> _PAGE TEXT_
========================================
# Need help ASAP!!



## chris629 (Apr 2, 2005)

I am in need of a biscuit recipe.  I am looking on Food Network but I don't have buttermilk (is there a good sub) and I don't have shortening (just oil).  Does anyone have one? I am making gravy sausage and biscuits tomorrow for bfast and the one recipe I have is not a good one for this sort of thing.  
Pls Help!!


----------



## mugsy27 (Apr 2, 2005)

sub for buttermilk: 
1 c. milk plus 1 tbsp. lemon juice

Let stand 5 minutes. Beat well. - google!


sub for shortning:  butter - me!


----------



## jkath (Apr 2, 2005)

*Ingredients:*
4 cups flour
1/4 cup sugar
2 tablespoons baking powder
1 teaspoon salt
1 teaspoon baking soda
1 1/2 cups butter
1 1/2 cups butter milk or sour milk*


*Method:*


Before measuring flour, stir flour with a spoon to lighten. Carefully spoon flour into measuring cup to prevent packing. 



Combine flour, sugar, baking powder, salt, and soda. Stir. Add three-fourths the butter and cut into flour mixture until it resembles coarse cornmeal. ("Cutting in" may be accomplished using a pastry blender, scissor action with two knives, or by using a fork.) Cut remaining 1/4 butter in leaving distinguishable small lumps of butter. Make a well in center of mix. Add milk all at once and stir just until mixed. Do not over mix. Press dough into a ball, gently knead 2-3 times, flatten with hands on a slightly floured surface to an even 1/2 inch thickness. Cut into biscuits using floured biscuit cutter, cookie cutter, glass or other round object. Place biscuits on un-greased cookie sheet and bake at 400 degrees for 15 minutes or until lightly browned.

* To replace buttermilk with sour milk, add 2 tablespoons lemon juice to fresh milk (do not use milk that has soured from age or spoilage). You can also use white vinegar if you don't have lemon juice on hand.
========================================
Transcribed page contents:
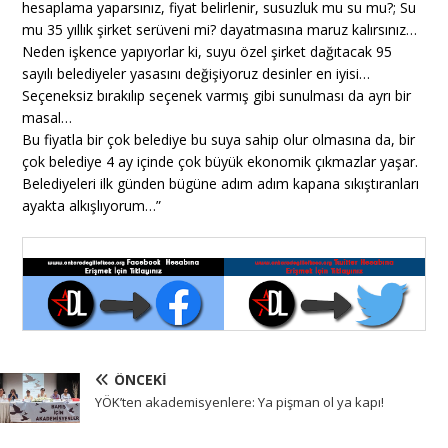
hesaplama yaparsınız, fiyat belirlenir, susuzluk mu su mu?; Su
mu 35 yıllık şirket serüveni mi? dayatmasına maruz kalırsınız…
Neden işkence yapıyorlar ki, suyu özel şirket dağıtacak 95
sayılı belediyeler yasasını değişiyoruz desinler en iyisi…
Seçeneksiz bırakılıp seçenek varmış gibi sunulması da ayrı bir
masal…
Bu fiyatla bir çok belediye bu suya sahip olur olmasına da, bir
çok belediye 4 ay içinde çok büyük ekonomik çıkmazlar yaşar.
Belediyeleri ilk günden bügüne adım adım kapana sıkıştıranları
ayakta alkışlıyorum…”
ÖNCEKI
YÖK’ten akademisyenlere: Ya pişman ol ya kapı!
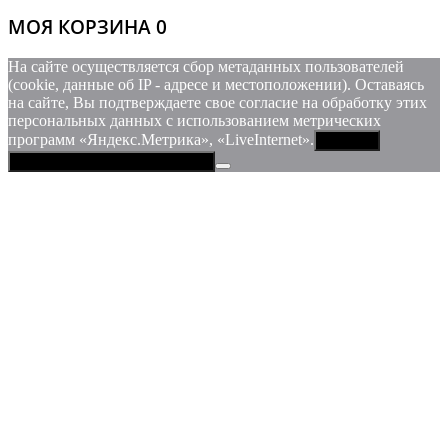
МОЯ КОРЗИНА
0
На сайте осуществляется сбор метаданных пользователей
(cookie, данные об IP - адресе и местоположении). Оставаясь
на сайте, Вы подтверждаете свое согласие на обработку этих
персональных данных c использованием метрических
программ «Яндекс.Метрика», «LiveInternet».
Принять
Политика конфиденциальности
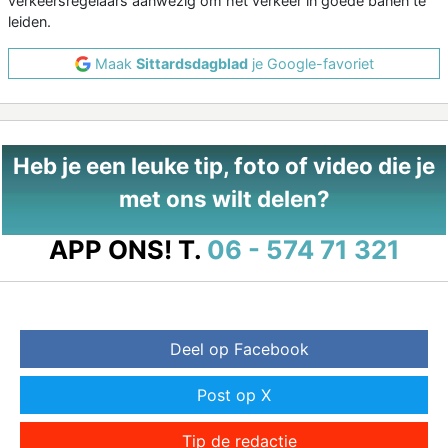
verkeersregelaars aanwezig om het verkeer in goede banen te
leiden.
Maak
Sittardsdagblad
je Google-favoriet
Heb je een leuke tip, foto of video die je
met ons wilt delen?
APP ONS!
T.
06 - 574 71 321
Deel op Facebook
Post op X
Tip de redactie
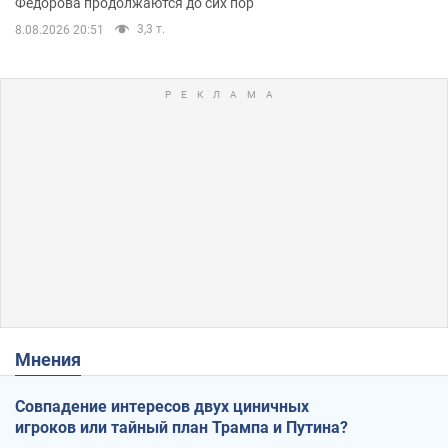
Федорова продолжаются до сих пор
3,3 т.
8.08.2026 20:51
Мнения
Совпадение интересов двух циничных
игроков или тайный план Трампа и Путина?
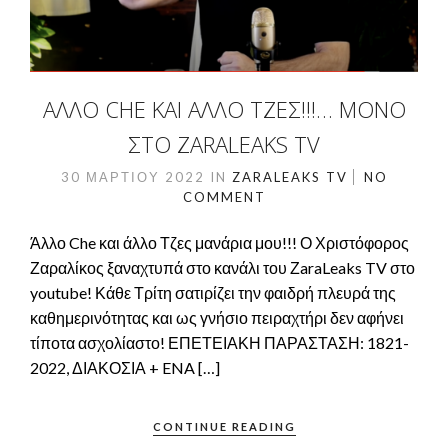
ΆΛΛΟ CHE ΚΑΙ ΆΛΛΟ ΤΖΕΣ!!!… ΜΌΝΟ
ΣΤΟ ZARALEAKS TV
30 ΜΑΡΤΊΟΥ 2022
IN
ZARALEAKS TV
NO
COMMENT
Άλλο Che και άλλο Τζες μανάρια μου!!! Ο Χριστόφορος
Ζαραλίκος ξαναχτυπά στο κανάλι του ΖaraLeaks TV στο
youtube! Κάθε Τρίτη σατιρίζει την φαιδρή πλευρά της
καθημερινότητας και ως γνήσιο πειραχτήρι δεν αφήνει
τίποτα ασχολίαστο! ΕΠΕΤΕΙΑΚΗ ΠΑΡΑΣΤΑΣΗ: 1821-
2022, ΔΙΑΚΟΣΙΑ + ENA […]
CONTINUE READING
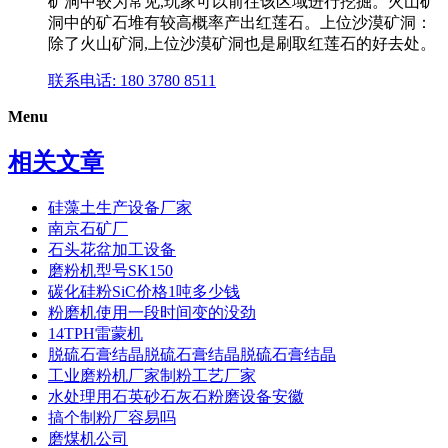
矿洞中较为常见,玩家可以前往该区域进行挖掘。火山矿
洞中的矿石堆有较高概率产出红莲石。上位沙漠矿洞：
除了火山矿洞,上位沙漠矿洞也是刷取红莲石的好去处。
联系电话: 180 3780 8511
Menu
相关文章
硅藻土生产设备厂家
南京石矿厂
石头花盆加工设备
磨粉机型号SK150
碳化硅粉SiC价格1吨多少钱
粉磨机使用一段时间变的没劲
14TPH雷蒙机
脱硫石膏结晶脱硫石膏结晶脱硫石膏结晶
工业磨粉机厂家制粉工艺厂家
水处理用石英砂石灰石粉磨设备安徽
搞个制粉厂容易吗
磨煤机公司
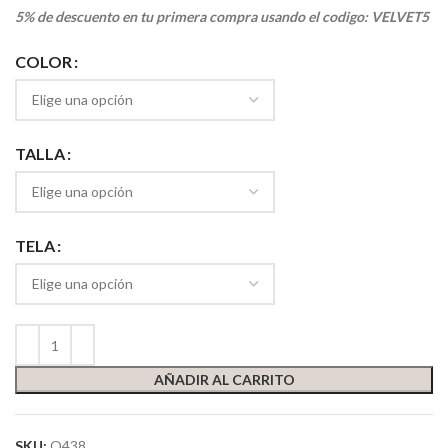
5% de descuento en tu primera compra usando el codigo: VELVET5
COLOR
TALLA
TELA
AÑADIR AL CARRITO
SKU:
O438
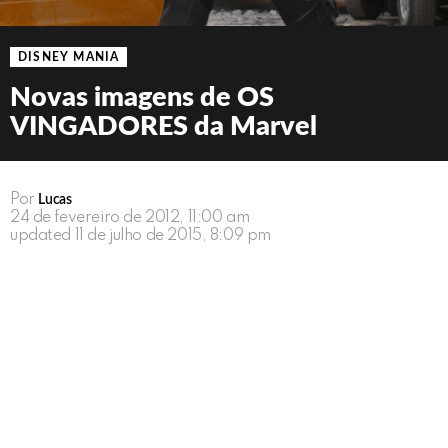
DISNEY MANIA
Novas imagens de OS
VINGADORES da Marvel
Por
Lucas
24 de fevereiro de 2012, 11:00 am
updated
11 de julho de 2015, 8:09 pm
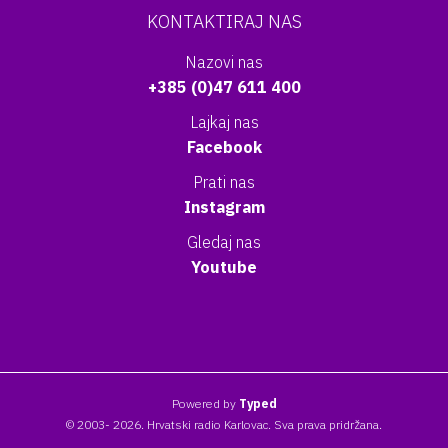
KONTAKTIRAJ NAS
Nazovi nas
+385 (0)47 611 400
Lajkaj nas
Facebook
Prati nas
Instagram
Gledaj nas
Youtube
Powered by
Typed
© 2003- 2026. Hrvatski radio Karlovac. Sva prava pridržana.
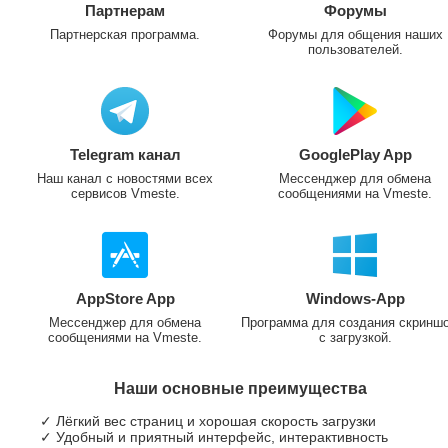
Партнерам
Форумы
Партнерская программа.
Форумы для общения наших
пользователей.
Telegram канал
GooglePlay App
Наш канал с новостями всех
Мессенджер для обмена
сервисов Vmeste.
сообщениями на Vmeste.
AppStore App
Windows-App
Мессенджер для обмена
Программа для создания скринш
сообщениями на Vmeste.
с загрузкой.
Наши основные преимущества
✓ Лёгкий вес страниц и хорошая скорость загрузки
✓ Удобный и приятный интерфейс, интерактивность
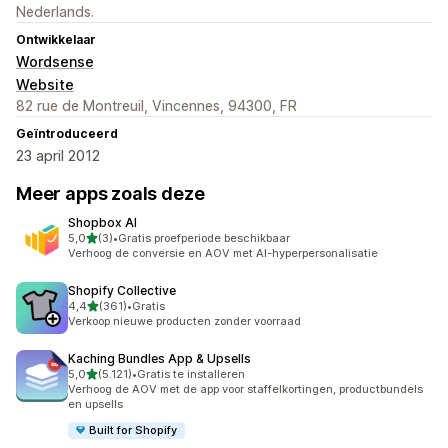
Nederlands.
Ontwikkelaar
Wordsense
Website
82 rue de Montreuil, Vincennes, 94300, FR
Geïntroduceerd
23 april 2012
Meer apps zoals deze
Shopbox AI
van 5 sterren
5,0
(3)
•
Gratis proefperiode beschikbaar
3 recensies in totaal
Verhoog de conversie en AOV met AI-hyperpersonalisatie
Shopify Collective
van 5 sterren
4,4
(361)
•
Gratis
361 recensies in totaal
Verkoop nieuwe producten zonder voorraad
Kaching Bundles App & Upsells
van 5 sterren
5,0
(5.121)
•
Gratis te installeren
5121 recensies in totaal
Verhoog de AOV met de app voor staffelkortingen, productbundels
en upsells
Built for Shopify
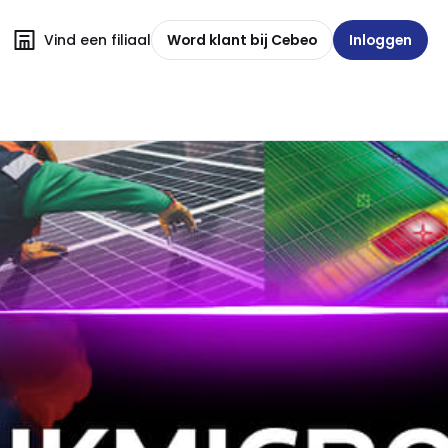
Vind een filiaal
Word klant bij Cebeo
Inloggen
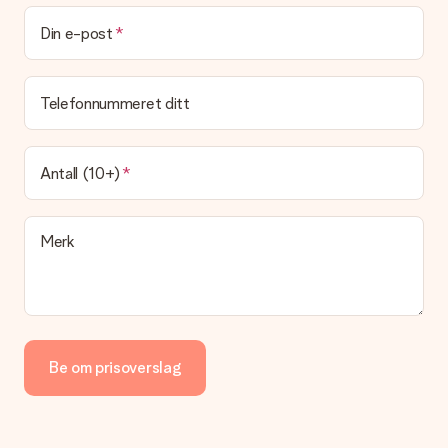
Kan jeg velge en leveringsdato?
Det er ikke mulig å velge en bestemt leveringsdato.
Din e-post
Hva er leveringstiden og når mottar jeg gaven min?
Leveringstiden er indikert på produktsiden til gaven. Du kan
Telefonnummeret ditt
stole på at vår operatør leverer gaven din denne dagen.
Hvilke leveringsalternativer kan jeg velge mellom?
For tiden er det ikke mulig å velge et leveringsalternativ.
Antall (10+)
Gaven du bestiller sendes enten som en pakke eller som
postbokslevering. Vil du vite hvilket alternativ bestillingen din
faller inn under? Ta kontakt med vår kundeservice.
Merk
Betaling
Hvordan kan jeg betale bestillingen min?
Vi tilbyr følgende betalingsmåter: Paypal, kredittkort, faktura
via Klarna eller overføring via nettbanken. Ved overføring via
nettbanken vil levering av gaven din skje opptil 3 dager
senere. Dette er fordi det kan ta opptil 3 dager før betalingen
Be om prisoverslag
kommer fram.
Gave mottatt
========================================
> _YOUR TASKS_
#1 Reproduce the passage of the biscuit recipe thread from "# Need help" up to and including "sort of thing.".
#2 In the records, rewrite the lines from the line with "Kan jeg velge en leveringsdato?" up to and including the line with "senere. Dette er", putting "hentedato" wherever "leveringsdato" occurs and leaving all else unchanged. Return only those lines.

> _ACTIVITY ANSWERS_
#1
# Need help ASAP!!



## chris629 (Apr 2, 2005)

I am in need of a biscuit recipe.  I am looking on Food Network but I don't have buttermilk (is there a good sub) and I don't have shortening (just oil).  Does anyone have one? I am making gravy sausage and biscuits tomorrow for bfast and the one recipe I have is not a good one for this sort of thing.

#2
Kan jeg velge en hentedato?
Det er ikke mulig å velge en bestemt hentedato.
Din e-post
Hva er leveringstiden og når mottar jeg gaven min?
Leveringstiden er indikert på produktsiden til gaven. Du kan
Telefonnummeret ditt
stole på at vår operatør leverer gaven din denne dagen.
Hvilke leveringsalternativer kan jeg velge mellom?
For tiden er det ikke mulig å velge et leveringsalternativ.
Antall (10+)
Gaven du bestiller sendes enten som en pakke eller som
postbokslevering. Vil du vite hvilket alternativ bestillingen din
faller inn under? Ta kontakt med vår kundeservice.
Merk
Betaling
Hvordan kan jeg betale bestillingen min?
Vi tilbyr følgende betalingsmåter: Paypal, kredittkort, faktura
via Klarna eller overføring via nettbanken. Ved overføring via
nettbanken vil levering av gaven din skje opptil 3 dager
senere. Dette er fordi det kan ta opptil 3 dager før betalingen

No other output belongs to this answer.